There is another reason why I want you to look after the Home Front properly. During the coming months I and my colleagues on the war committee of the cabinet desire to devote our whole attention to the fighting front-and also to the task of working up the revolution in side India. Consequently, we want to be fully assured that the work at the base will go on smoothly and uninterruptedly even in our absence.

Friends, one year ago, when I made certain demands of you, I told you that if you give me ‘total mobilization’, I would give you a ‘second front’. I have redeemed that pledge. The first phase of our campaign is over. Our victorious troops, fighting side by side with Nipponese troops, have pushed back the enemy and are not fighting bravely on the sacred soil of our dear motherland.

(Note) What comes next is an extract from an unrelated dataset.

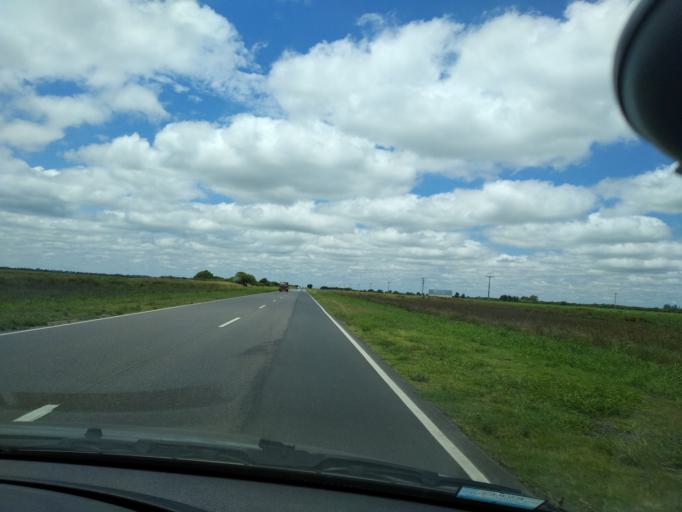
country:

Grid up your loins for the task that now lies ahead. I had asked you for men, money and materials. I have got them in generous measure. Now I demand more of you. Men, money and materials have the motive power that will inspire us to brave deeds and heroic exploits.

It will be a fatal mistake for you to wish to live and see India free simply because victory is now within reach. No one here should have the desire to live to enjoy freedom. A long fight is s till in front of us. We should have but one desire today-the desire to die so that India may live-the desire to face a martyr’s death, so that the path to freedom may be paved with the martyr’s blood.

Friends! My comrades in the War of Liberation! Today I demand of you one thing, above all. I demand of you blood It is blood alone that can avenge the blood that the enemy has spilt. It is blood alone that can pay the price of freedom. Give me blood and I promise you freedom!